*** Opening Data for review ***

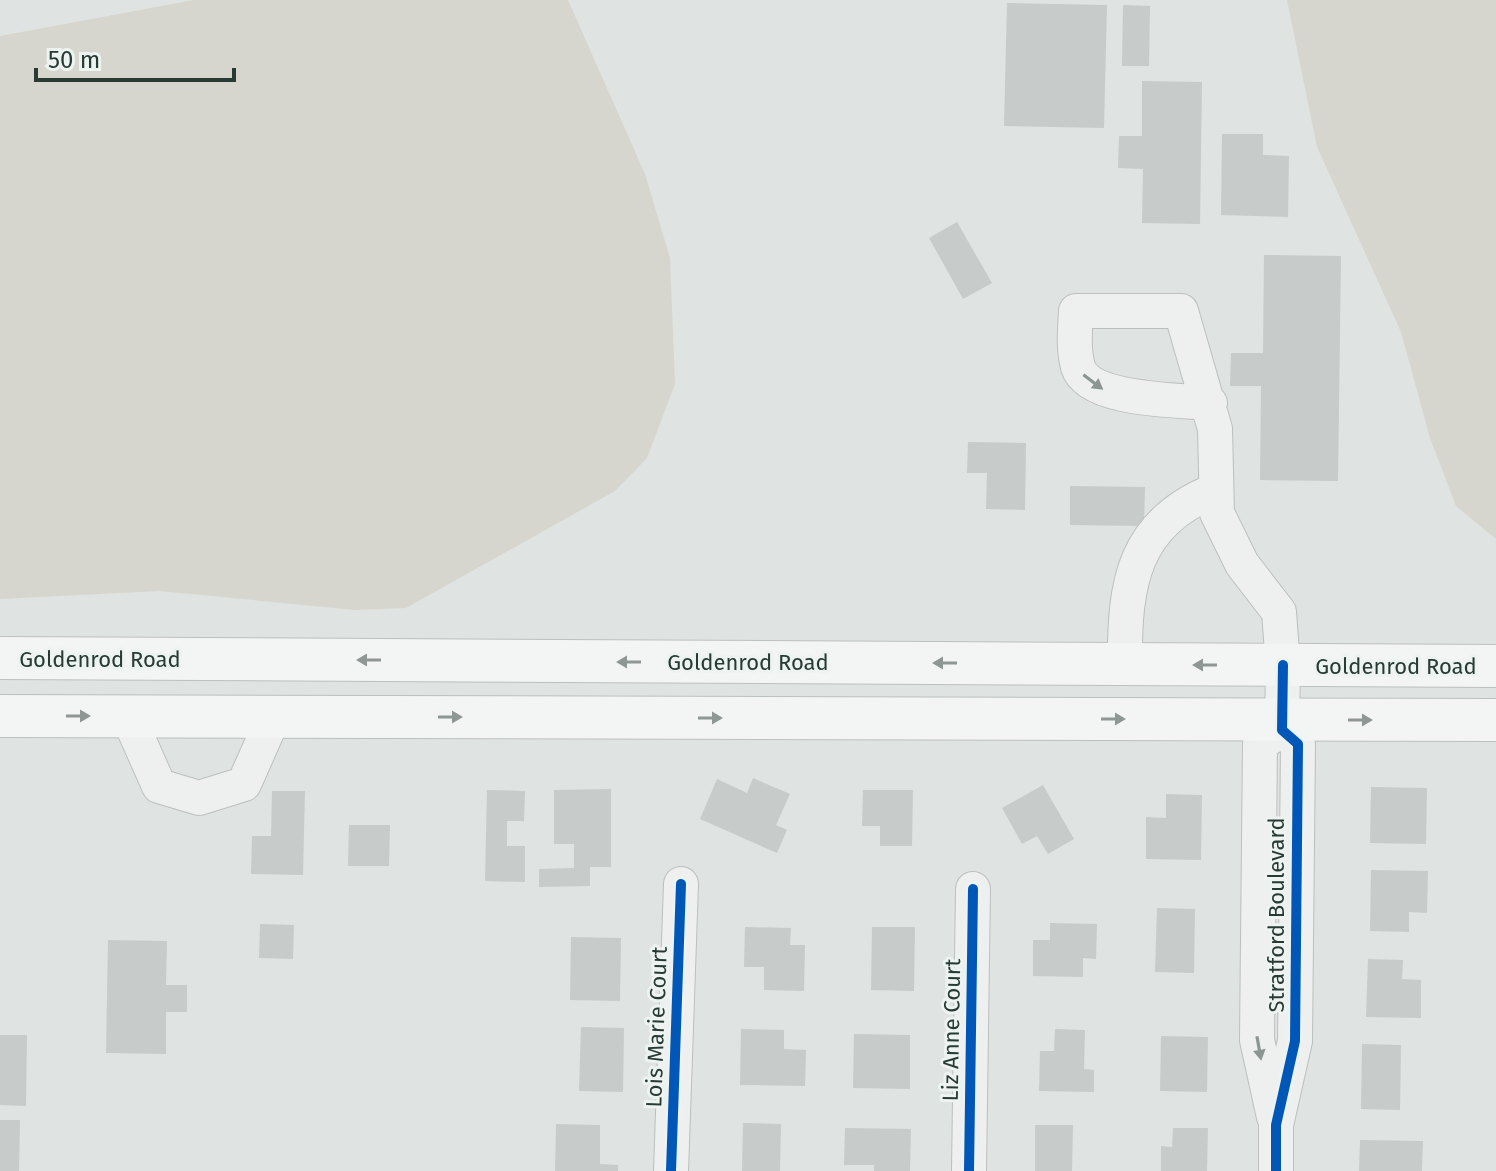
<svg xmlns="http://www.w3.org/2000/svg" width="1496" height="1171" font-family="'Fira Sans',sans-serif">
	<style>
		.green { fill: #d6d6ce }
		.building { fill: #c7cbca }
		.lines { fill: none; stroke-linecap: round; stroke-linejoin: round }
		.minor-casing { stroke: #bbbfbe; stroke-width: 36 }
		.major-casing { stroke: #bbc1be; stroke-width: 44 }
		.minor { stroke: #eef0ef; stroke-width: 34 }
		.major { stroke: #f3f4f4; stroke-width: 42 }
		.cycleway-casing { stroke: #ecf3f0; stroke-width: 15 }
		.cycleway { stroke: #0057b8; stroke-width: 10 }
		.oneway { fill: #8b9592 }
		.oneway2 { fill: #8e9794 }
		.labels { text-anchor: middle; stroke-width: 6; stroke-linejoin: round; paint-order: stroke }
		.street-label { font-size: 22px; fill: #283a34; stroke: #ecf3f0 }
	</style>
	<rect width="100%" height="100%" fill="#dfe3e1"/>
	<path class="green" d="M194 0H568L645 174 670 258 675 384 647 458 615 491 406 608 355 610 160 591 0 599V36Z
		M1287 0H1496V539L1456 506 1430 438 1401 332 1317 147Z"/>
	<path class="building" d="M1007 3 1107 5 1104 128 1004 126Z
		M1123 5 1150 6 1149 66H1122Z
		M1142 81 1202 82 1200 224 1142 223 1143 169 1118 168 1119 136H1142Z
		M1222 134H1263V155L1289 156 1288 217 1221 215Z
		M957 222 992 283 963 299 929 238Z
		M1264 255 1341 256 1338 481 1260 480 1261 386H1230L1231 353H1263Z
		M968 442 1026 443 1025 510 986 509 987 473H967Z
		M1070 486 1145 487 1144 526 1070 525Z
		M753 778 790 794 776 825 787 830 777 853 700 819 717 779 747 793Z
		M1043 785 1074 839 1048 854 1037 836 1022 844 1002 808Z
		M1371 787 1427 788 1426 844 1370 843Z
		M611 789V867H590V886L539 887V869L574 868V844H554V790Z
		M487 790 525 791 524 821H507V846H525V882L485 881Z
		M863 790H913L912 846H880V826H862Z
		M272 791H305L303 875 251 874 252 836H271Z
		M1166 794 1202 795 1201 860 1146 859V817L1166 818Z
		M349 825H390L389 866H348Z
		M1371 870 1428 871 1427 913 1409 912V932L1370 931Z
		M1157 908 1195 909 1194 973 1155 972Z
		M1050 923 1097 924 1096 959 1083 958V977L1033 976V940H1050Z
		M260 924 294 925 293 959 259 958Z
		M745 927 791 928 790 945H805L804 991 764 990V967H744Z
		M872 927H915L914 991 871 990Z
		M571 937 621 938 620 1001 570 1000Z
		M108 940 167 941 166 985H187V1012H166V1054L106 1053Z
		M1368 959 1403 960 1402 979 1421 980V1018L1366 1017Z
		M581 1027 624 1028 623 1092 579 1091Z
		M741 1029 784 1030V1049L806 1050 805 1086 740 1085Z
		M1055 1029 1085 1030 1084 1069 1094 1070V1092L1039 1091 1040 1051H1054Z
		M854 1034 910 1035V1089L853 1088Z
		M0 1035H27L26 1106 0 1105Z
		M1161 1036 1208 1037 1207 1092 1160 1091Z
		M1362 1044 1401 1045 1400 1110 1361 1109Z
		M0 1120H20L19 1171H0Z
		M743 1123 781 1124 780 1171H742Z
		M556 1124 600 1125V1164L618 1165V1171H555Z
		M1035 1125H1073L1072 1171H1035Z
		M845 1128 911 1129 910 1171H874V1165H844Z
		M1173 1128H1208L1207 1171H1161V1146L1172 1147Z
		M1360 1140 1423 1141 1422 1171H1359Z"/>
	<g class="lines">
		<defs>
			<path id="minor" d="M1210 403C1178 400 1089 401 1078 367 1073 349 1075 329 1076 311H1181L1215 429 1217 513 1242 564 1279 612 1283 665 1282 730 1298 744 1295 1041 1276 1125V1171
				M1125 664C1124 584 1133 522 1216 490
				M128 716 159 786 199 798 244 784 274 716
				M1274 1117 1257 1040 1260 744 1282 730
				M671 1171 681 884
				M969 1171 973 889"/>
			<path id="major" d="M0 658 1496 666
				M0 716 1496 720"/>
		</defs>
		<use href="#minor" class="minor-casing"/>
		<use href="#major" class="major-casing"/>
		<use href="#minor" class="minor"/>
		<use href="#major" class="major"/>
		<defs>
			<path id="cycleway" d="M671 1171 681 884
				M969 1171 973 889
				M1276 1171V1125L1295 1041 1298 744 1282 730 1283 665"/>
		</defs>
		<use href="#cycleway" class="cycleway-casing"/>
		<use href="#cycleway" class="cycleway"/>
	</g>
	<defs><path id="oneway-solid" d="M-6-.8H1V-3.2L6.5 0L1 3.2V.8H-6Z" transform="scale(2)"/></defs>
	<g class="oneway">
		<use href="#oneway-solid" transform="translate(1093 382) rotate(37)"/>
		<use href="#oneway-solid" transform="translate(1259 1048) rotate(80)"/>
	</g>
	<g class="oneway2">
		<use href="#oneway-solid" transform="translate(369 660) rotate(-180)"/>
		<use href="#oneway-solid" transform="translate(629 662) rotate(-180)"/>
		<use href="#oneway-solid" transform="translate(945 663) rotate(-180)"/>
		<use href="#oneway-solid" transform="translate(1205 665) rotate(-180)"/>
		<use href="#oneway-solid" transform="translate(78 716)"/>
		<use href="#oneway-solid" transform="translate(450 717)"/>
		<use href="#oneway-solid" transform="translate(710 718)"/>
		<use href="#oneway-solid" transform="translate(1113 719)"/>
		<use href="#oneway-solid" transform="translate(1360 720)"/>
	</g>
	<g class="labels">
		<g class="street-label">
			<text x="100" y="667">Goldenrod Road</text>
			<text x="748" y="670">Goldenrod Road</text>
			<text x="1396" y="674">Goldenrod Road</text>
			<text transform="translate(1276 915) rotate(-90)" y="8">Stratford Boulevard</text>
			<text transform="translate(656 1027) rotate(-88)" y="8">Lois Marie Court</text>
			<text transform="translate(951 1030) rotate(-89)" y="8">Liz Anne Court</text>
		</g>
	</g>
	<path d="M36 68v12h198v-12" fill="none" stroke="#283a34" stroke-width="4"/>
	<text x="48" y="68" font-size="24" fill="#283a34" stroke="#ecf3f0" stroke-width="6" paint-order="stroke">50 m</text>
</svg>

*** Closing Data for review ***

▸ **What is being asked**
Read the data above and pull out each line that holds the string "lines".

▸ **Expected answer**
		.lines { fill: none; stroke-linecap: round; stroke-linejoin: round }
	<g class="lines">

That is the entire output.